### Prompt
Print every line of text in the data below word for word, and leave the pictures out of your answer.

### Data records
──────────

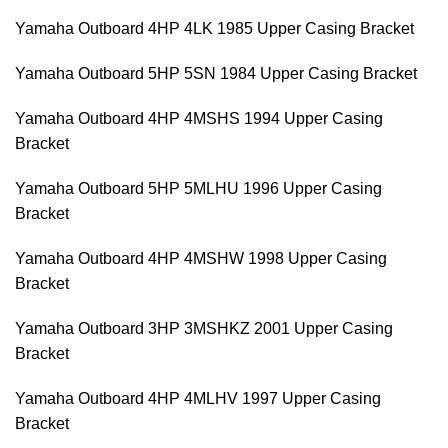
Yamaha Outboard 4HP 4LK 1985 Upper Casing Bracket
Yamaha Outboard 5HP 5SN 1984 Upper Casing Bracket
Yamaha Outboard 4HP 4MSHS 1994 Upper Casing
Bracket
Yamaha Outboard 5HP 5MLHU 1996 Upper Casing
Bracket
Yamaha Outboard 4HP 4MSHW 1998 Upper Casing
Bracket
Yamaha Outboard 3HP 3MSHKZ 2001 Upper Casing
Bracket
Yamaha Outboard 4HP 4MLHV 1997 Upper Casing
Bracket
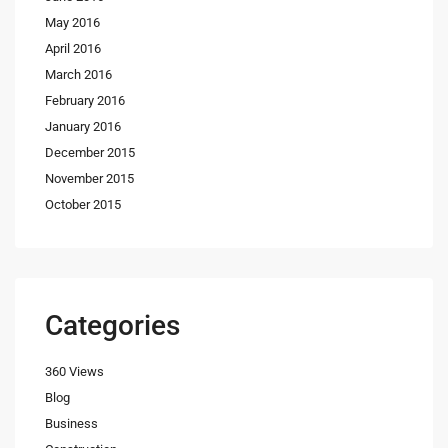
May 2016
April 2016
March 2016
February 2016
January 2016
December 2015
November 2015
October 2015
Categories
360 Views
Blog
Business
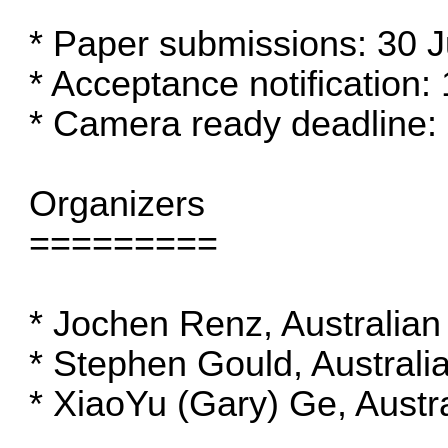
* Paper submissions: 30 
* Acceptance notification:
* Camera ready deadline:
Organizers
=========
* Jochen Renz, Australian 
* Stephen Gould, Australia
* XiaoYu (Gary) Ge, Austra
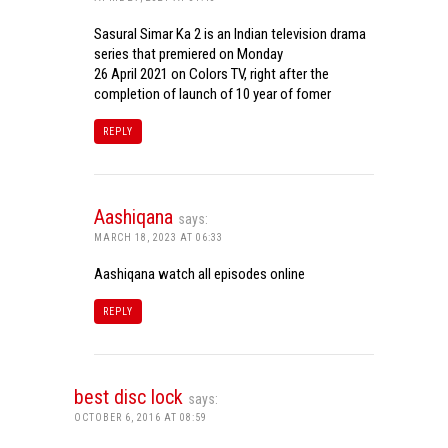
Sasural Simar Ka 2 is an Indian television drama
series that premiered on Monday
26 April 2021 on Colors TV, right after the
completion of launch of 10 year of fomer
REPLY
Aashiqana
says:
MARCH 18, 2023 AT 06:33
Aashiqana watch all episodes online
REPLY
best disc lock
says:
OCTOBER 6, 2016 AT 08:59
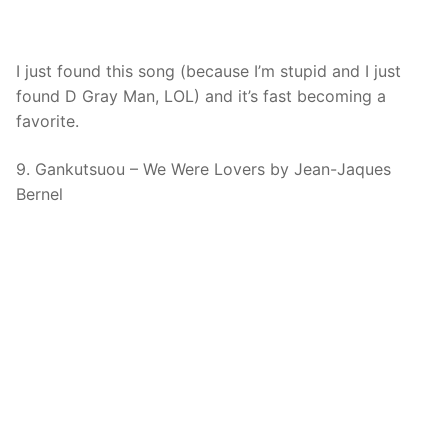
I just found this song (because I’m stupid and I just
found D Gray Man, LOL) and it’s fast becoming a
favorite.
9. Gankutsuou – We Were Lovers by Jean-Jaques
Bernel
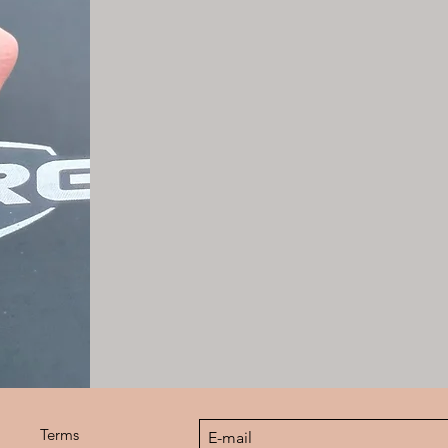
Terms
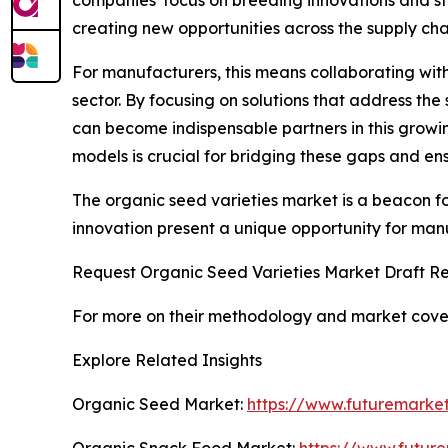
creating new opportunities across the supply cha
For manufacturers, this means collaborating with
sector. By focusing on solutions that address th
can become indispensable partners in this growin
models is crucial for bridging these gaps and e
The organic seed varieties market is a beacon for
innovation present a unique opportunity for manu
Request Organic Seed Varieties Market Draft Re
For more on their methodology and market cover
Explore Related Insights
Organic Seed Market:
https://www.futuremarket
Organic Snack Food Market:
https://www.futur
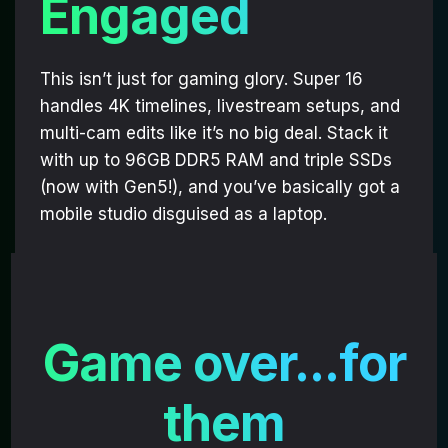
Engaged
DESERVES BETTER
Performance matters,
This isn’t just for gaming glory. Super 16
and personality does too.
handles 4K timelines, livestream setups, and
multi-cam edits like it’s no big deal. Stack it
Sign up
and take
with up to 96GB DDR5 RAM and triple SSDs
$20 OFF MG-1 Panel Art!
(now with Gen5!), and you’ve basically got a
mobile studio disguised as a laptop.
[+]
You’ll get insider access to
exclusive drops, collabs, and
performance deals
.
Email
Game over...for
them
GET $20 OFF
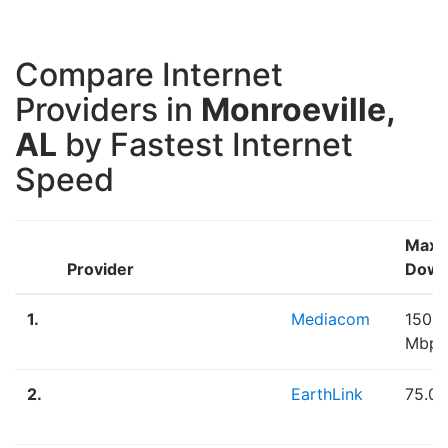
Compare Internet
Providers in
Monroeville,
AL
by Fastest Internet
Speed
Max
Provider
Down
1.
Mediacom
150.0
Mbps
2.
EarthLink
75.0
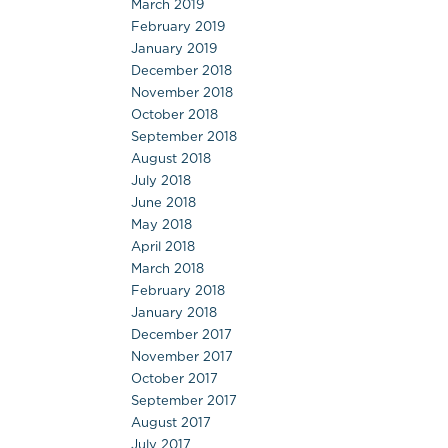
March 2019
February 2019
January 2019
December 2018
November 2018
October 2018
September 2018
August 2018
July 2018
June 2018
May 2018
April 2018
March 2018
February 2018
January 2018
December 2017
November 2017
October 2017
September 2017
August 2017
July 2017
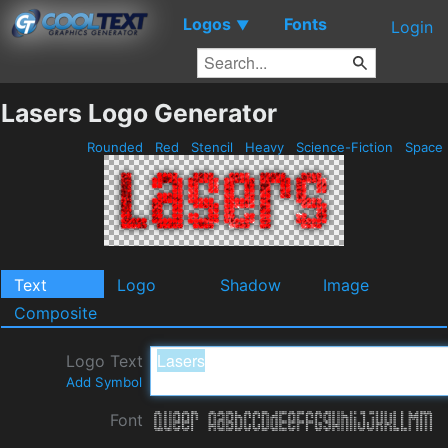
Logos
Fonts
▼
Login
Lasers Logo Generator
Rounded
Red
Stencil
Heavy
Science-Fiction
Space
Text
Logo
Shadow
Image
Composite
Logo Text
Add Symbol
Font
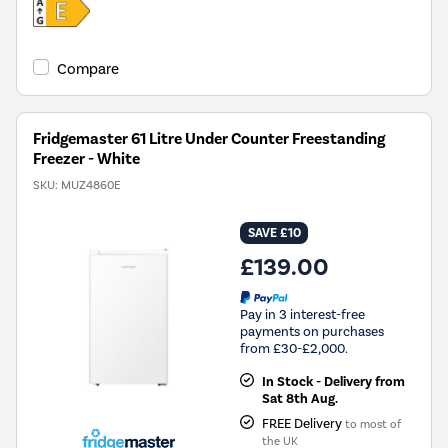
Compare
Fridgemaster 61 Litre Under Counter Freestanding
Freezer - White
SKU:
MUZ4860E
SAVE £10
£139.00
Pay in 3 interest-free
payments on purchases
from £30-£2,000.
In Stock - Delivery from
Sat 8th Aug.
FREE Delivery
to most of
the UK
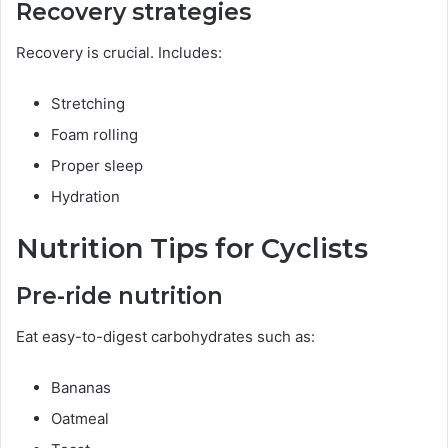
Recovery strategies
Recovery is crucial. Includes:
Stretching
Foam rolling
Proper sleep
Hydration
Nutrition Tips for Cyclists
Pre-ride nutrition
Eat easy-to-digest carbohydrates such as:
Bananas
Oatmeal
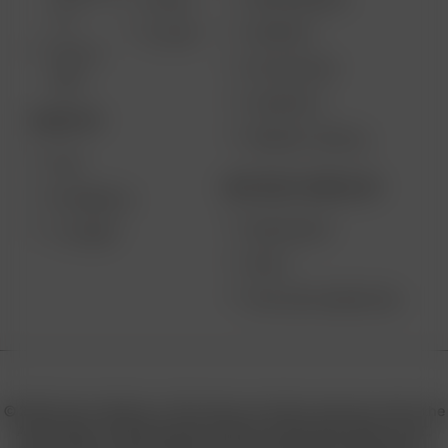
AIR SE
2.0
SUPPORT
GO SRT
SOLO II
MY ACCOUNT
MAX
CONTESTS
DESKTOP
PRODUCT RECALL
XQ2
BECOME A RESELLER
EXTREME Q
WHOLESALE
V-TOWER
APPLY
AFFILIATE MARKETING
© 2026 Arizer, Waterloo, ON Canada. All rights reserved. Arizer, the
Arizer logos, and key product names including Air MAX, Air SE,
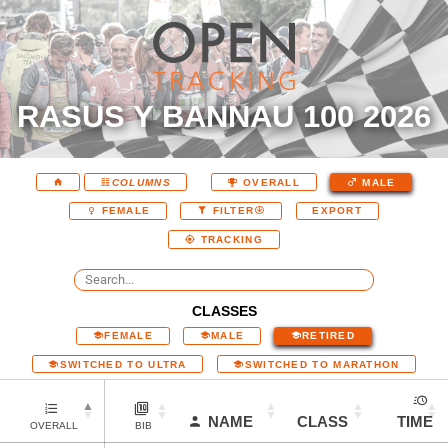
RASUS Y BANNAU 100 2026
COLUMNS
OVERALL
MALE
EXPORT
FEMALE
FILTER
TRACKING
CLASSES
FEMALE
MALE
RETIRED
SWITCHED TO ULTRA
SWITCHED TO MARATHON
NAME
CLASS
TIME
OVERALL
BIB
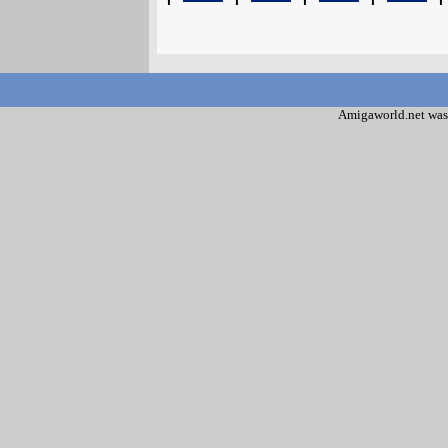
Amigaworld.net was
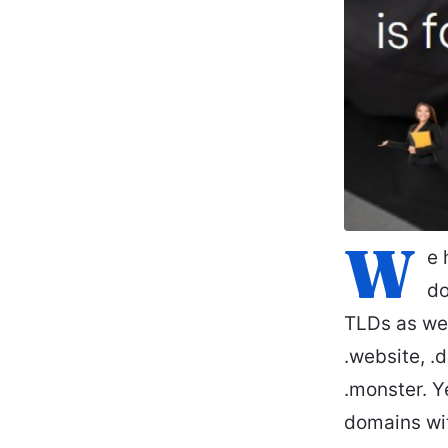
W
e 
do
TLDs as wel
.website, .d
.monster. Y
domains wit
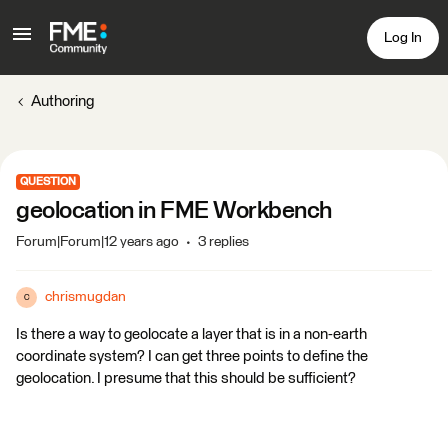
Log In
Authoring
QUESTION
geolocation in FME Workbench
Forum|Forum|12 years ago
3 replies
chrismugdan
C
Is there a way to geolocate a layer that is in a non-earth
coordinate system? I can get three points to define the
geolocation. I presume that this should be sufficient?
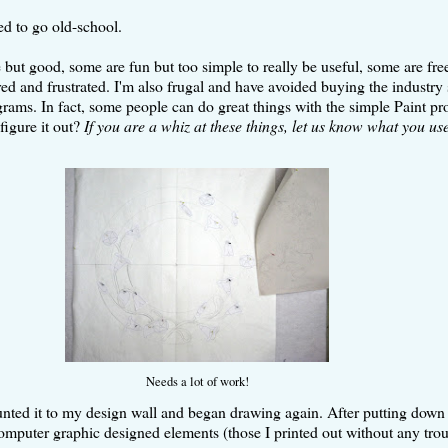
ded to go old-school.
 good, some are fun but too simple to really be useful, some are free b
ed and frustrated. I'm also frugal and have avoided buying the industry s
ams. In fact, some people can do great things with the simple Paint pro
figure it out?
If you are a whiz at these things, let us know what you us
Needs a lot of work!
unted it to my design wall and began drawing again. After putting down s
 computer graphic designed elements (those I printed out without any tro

──────────

### Exercise solution
Yamaha Outboard 4HP 4LK 1985 Upper Casing Bracket
Yamaha Outboard 5HP 5SN 1984 Upper Casing Bracket
Yamaha Outboard 4HP 4MSHS 1994 Upper Casing
Bracket
Yamaha Outboard 5HP 5MLHU 1996 Upper Casing
Bracket
Yamaha Outboard 4HP 4MSHW 1998 Upper Casing
Bracket
Yamaha Outboard 3HP 3MSHKZ 2001 Upper Casing
Bracket
Yamaha Outboard 4HP 4MLHV 1997 Upper Casing
Bracket
May 2016
April 2016
March 2016
February 2016
January 2016
December 2015
November 2015
October 2015
Categories
360 Views
Blog
Business
* Paper submissions: 30 
* Acceptance notification:
* Camera ready deadline:
Organizers
=========
* Jochen Renz, Australian 
* Stephen Gould, Australia
* XiaoYu (Gary) Ge, Austra
Sasural Simar Ka 2 is an Indian television drama
series that premiered on Monday
26 April 2021 on Colors TV, right after the
completion of launch of 10 year of fomer
REPLY
Aashiqana
says:
MARCH 18, 2023 AT 06:33
Aashiqana watch all episodes online
REPLY
best disc lock
says:
OCTOBER 6, 2016 AT 08:59
I just found this song (because I’m stupid and I just
found D Gray Man, LOL) and it’s fast becoming a
favorite.
9. Gankutsuou – We Were Lovers by Jean-Jaques
Bernel
Terms
creating new opportunities across the supply cha
For manufacturers, this means collaborating with
sector. By focusing on solutions that address th
can become indispensable partners in this growin
models is crucial for bridging these gaps and e
The organic seed varieties market is a beacon for
innovation present a unique opportunity for manu
Request Organic Seed Varieties Market Draft Re
For more on their methodology and market cover
Explore Related Insights
Organic Seed Market:
https://www.futuremarket
Organic Snack Food Market:
https://www.futur
Engaged
DESERVES BETTER
Performance matters,
This isn’t just for gaming glory. Super 16
and personality does too.
handles 4K timelines, livestream setups, and
multi-cam edits like it’s no big deal. Stack it
Sign up
and take
with up to 96GB DDR5 RAM and triple SSDs
$20 OFF MG-1 Panel Art!
(now with Gen5!), and you’ve basically got a
mobile studio disguised as a laptop.
[+]
You’ll get insider access to
exclusive drops, collabs, and
performance deals
.
Email
Game over...for
them
GET $20 OFF
Compare Internet
Providers in
Monroeville,
AL
by Fastest Internet
Speed
Max
Provider
Down
1.
Mediacom
150.0
Mbps
2.
EarthLink
75.0
March 2019
February 2019
January 2019
December 2018
November 2018
October 2018
September 2018
August 2018
July 2018
June 2018
May 2018
April 2018
March 2018
February 2018
January 2018
December 2017
November 2017
October 2017
September 2017
August 2017
July 2017
Logos
Fonts
▼
Login
Lasers Logo Generator
Rounded
Red
Stencil
Heavy
Science-Fiction
Space
Text
Logo
Shadow
Image
Composite
Logo Text
Add Symbol
Font
Compare
Fridgemaster 61 Litre Under Counter Freestanding
Freezer - White
SKU:
MUZ4860E
SAVE £10
£139.00
Pay in 3 interest-free
payments on purchases
from £30-£2,000.
In Stock - Delivery from
Sat 8th Aug.
FREE Delivery
to most of
the UK
Recovery strategies
Recovery is crucial. Includes:
Stretching
Foam rolling
Proper sleep
Hydration
Nutrition Tips for Cyclists
Pre-ride nutrition
Eat easy-to-digest carbohydrates such as:
Bananas
Oatmeal
AIR SE
2.0
SUPPORT
GO SRT
SOLO II
MY ACCOUNT
MAX
CONTESTS
DESKTOP
PRODUCT RECALL
XQ2
BECOME A RESELLER
EXTREME Q
WHOLESALE
V-TOWER
APPLY
AFFILIATE MARKETING
© 2026 Arizer, Waterloo, ON Canada. All rights reserved. Arizer, the
Arizer logos, and key product names including Air MAX, Air SE,
RASUS Y BANNAU 100 2026
COLUMNS
OVERALL
MALE
EXPORT
FEMALE
FILTER
TRACKING
CLASSES
FEMALE
MALE
RETIRED
SWITCHED TO ULTRA
SWITCHED TO MARATHON
NAME
CLASS
TIME
OVERALL
BIB
Amigaworld.net was
W
e 
do
TLDs as wel
.website, .d
.monster. Y
domains wit
Log In
Authoring
QUESTION
geolocation in FME Workbench
Forum|Forum|12 years ago
3 replies
chrismugdan
C
Is there a way to geolocate a layer that is in a non-earth
coordinate system? I can get three points to define the
geolocation. I presume that this should be sufficient?
ded to go old-school.
 good, some are fun but too simple to really be useful, some are free b
ed and frustrated. I'm also frugal and have avoided buying the industry s
ams. In fact, some people can do great things with the simple Paint pro
figure it out?
If you are a whiz at these things, let us know what you us
Needs a lot of work!
unted it to my design wall and began drawing again. After putting down s
 computer graphic designed elements (those I printed out without any tro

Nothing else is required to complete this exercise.